Eggleston was an executive with car retailer AutoNation seven years ago when his disabled son was the first boy to undergo Interactive Metronome. In January, he joined the company, which is based just west of Fort Lauderdale in Weston.

"This is the first non-drug intervention that improves human timing," Eggleston said. "I don't purport that there is a full explanation as to why (the device works), but major research is being conducted."

The basic theory behind the device is that children who are hyperactive, have coordination problems or are mildly autistic have an internal sense of rhythm that is off. That can be improved, the theory goes, if they are forced to repeatedly exercise their sense of rhythm under the supervision of a taskmaster - the computer - that can instantly tell if their attention waivers even slightly.

Dr. Stanley Greenspan, a George Washington University child psychiatrist who is the company's chief scientific adviser, said children with attention deficit hyperactivity disorder often can't visualize even simple actions that others don't even think about, such as standing up and walking out of a room.

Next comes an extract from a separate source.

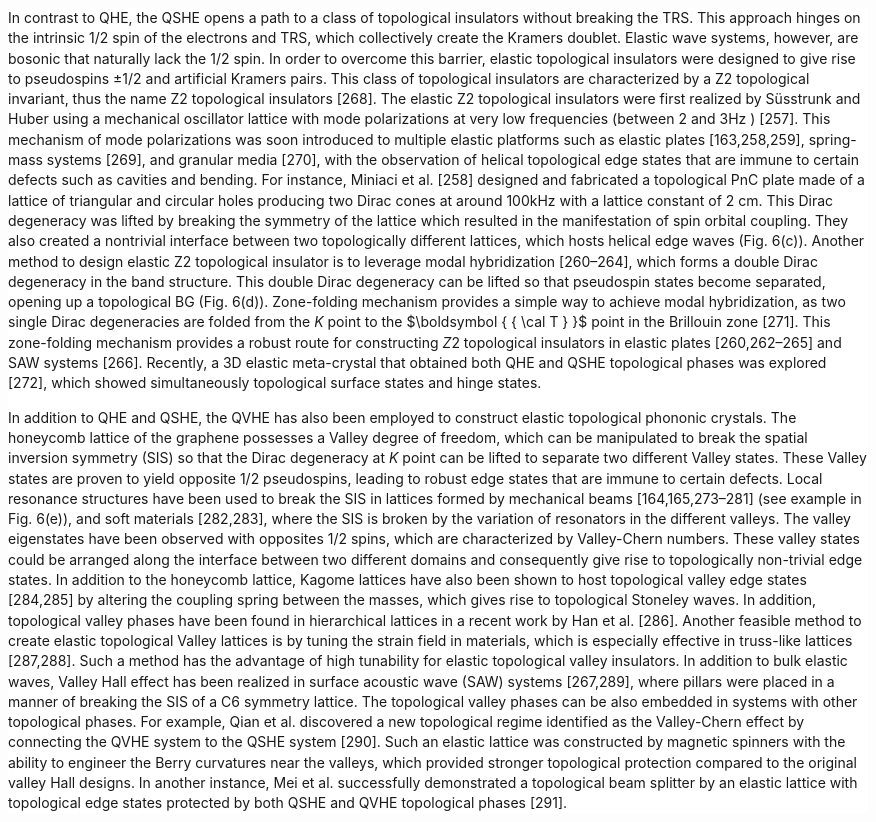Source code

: In contrast to QHE, the QSHE opens a path to a class of topological insulators without breaking the TRS. This approach hinges on the intrinsic 1/2 spin of the electrons and TRS, which collectively create the Kramers doublet. Elastic wave systems, however, are bosonic that naturally lack the 1/2 spin. In order to overcome this barrier, elastic topological insulators were designed to give rise to pseudospins $\pm 1 / 2$ and artificial Kramers pairs. This class of topological insulators are characterized by a Z2 topological invariant, thus the name Z2 topological insulators [268]. The elastic Z2 topological insulators were first realized by Süsstrunk and Huber using a mechanical oscillator lattice with mode polarizations at very low frequencies (between 2 and $3 \mathrm { H z }$ )  [257]. This mechanism of mode polarizations was soon introduced to multiple elastic platforms such as elastic plates  [163,258,259], spring-mass systems [269], and granular media [270], with the observation of helical topological edge states that are immune to certain defects such as cavities and bending. For instance, Miniaci et al. [258] designed and fabricated a topological $\mathrm { P n C }$ plate made of a lattice of triangular and circular holes producing two Dirac cones at around $1 0 0 \mathrm { k H z }$ with a lattice constant of 2 cm. This Dirac degeneracy was lifted by breaking the symmetry of the lattice which resulted in the manifestation of spin orbital coupling. They also created a nontrivial interface between two topologically different lattices, which hosts helical edge waves (Fig. 6(c)). Another method to design elastic Z2 topological insulator is to leverage modal hybridization  [260–264], which forms a double Dirac degeneracy in the band structure. This double Dirac degeneracy can be lifted so that pseudospin states become separated, opening up a topological BG (Fig. 6(d)). Zone-folding mechanism provides a simple way to achieve modal hybridization, as two single Dirac degeneracies are folded from the $K$ point to the $\boldsymbol { { \cal T } }$ point in the Brillouin zone [271]. This zone-folding mechanism provides a robust route for constructing $Z 2$ topological insulators in elastic plates [260,262–265] and SAW systems [266]. Recently, a 3D elastic meta-crystal that obtained both QHE and QSHE topological phases was explored [272], which showed simultaneously topological surface states and hinge states.  

In addition to QHE and QSHE, the QVHE has also been employed to construct elastic topological phononic crystals. The honeycomb lattice of the graphene possesses a Valley degree of freedom, which can be manipulated to break the spatial inversion symmetry (SIS) so that the Dirac degeneracy at $K$ point can be lifted to separate two different Valley states. These Valley states are proven to yield opposite $1 / 2$ pseudospins, leading to robust edge states that are immune to certain defects. Local resonance structures have been used to break the SIS in lattices formed by mechanical beams [164,165,273–281] (see example in Fig. 6(e)), and soft materials [282,283], where the SIS is broken by the variation of resonators in the different valleys. The valley eigenstates have been observed with opposites 1/2 spins, which are characterized by Valley-Chern numbers. These valley states could be arranged along the interface between two different domains and consequently give rise to topologically non-trivial edge states. In addition to the honeycomb lattice, Kagome lattices have also been shown to host topological valley edge states  [284,285] by altering the coupling spring between the masses, which gives rise to topological Stoneley waves. In addition, topological valley phases have been found in hierarchical lattices in a recent work by Han et al.  [286]. Another feasible method to create elastic topological Valley lattices is by tuning the strain field in materials, which is especially effective in truss-like lattices  [287,288]. Such a method has the advantage of high tunability for elastic topological valley insulators. In addition to bulk elastic waves, Valley Hall effect has been realized in surface acoustic wave (SAW) systems  [267,289], where pillars were placed in a manner of breaking the SIS of a C6 symmetry lattice. The topological valley phases can be also embedded in systems with other topological phases. For example, Qian et al. discovered a new topological regime identified as the Valley-Chern effect by connecting the QVHE system to the QSHE system [290]. Such an elastic lattice was constructed by magnetic spinners with the ability to engineer the Berry curvatures near the valleys, which provided stronger topological protection compared to the original valley Hall designs. In another instance, Mei et al. successfully demonstrated a topological beam splitter by an elastic lattice with topological edge states protected by both QSHE and QVHE topological phases [291].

Somewhere in the sequence of getting out of the chair, taking steps toward the door, opening it and going out, the plan breaks down, he said. The child is easily distracted, and correcting his behavior may trigger his frustration or worse, inappropriate behavior such as a temper tantrum.

The Interactive Metronome forces such children to think about what they will be doing for the next several minutes and then stick to it, he said.

"What I think we've shown is that (attention span) can be improved through systematic practice," Greenspan said.

Several therapists who use the Interactive Metronome said they have been impressed so far with its results, but cautioned that it is not for all children. Some have emotional problems that make it difficult for them to adapt to its rigid structure, they say.

Other similar treatments that might be used for hyperactive children include music lessons, while severely uncoordinated children might be placed in physical therapy. The Interactive Metronome is often supplemented with those treatments.

"The children who have Interactive Metronome training are more coordinated and their teachers and parents report that they're sitting still longer and obeying instructions better," said Marlene Schulefand, an independent therapist at the Dan Marino Center, a children's clinic that is part of Miami Children's Hospital.

"The one thing I always tell parents is that just like any another form of training, it might improve their child's life, but just because it works for somebody else it might not work for you," Schulefand said. "Nothing will fix something for everybody."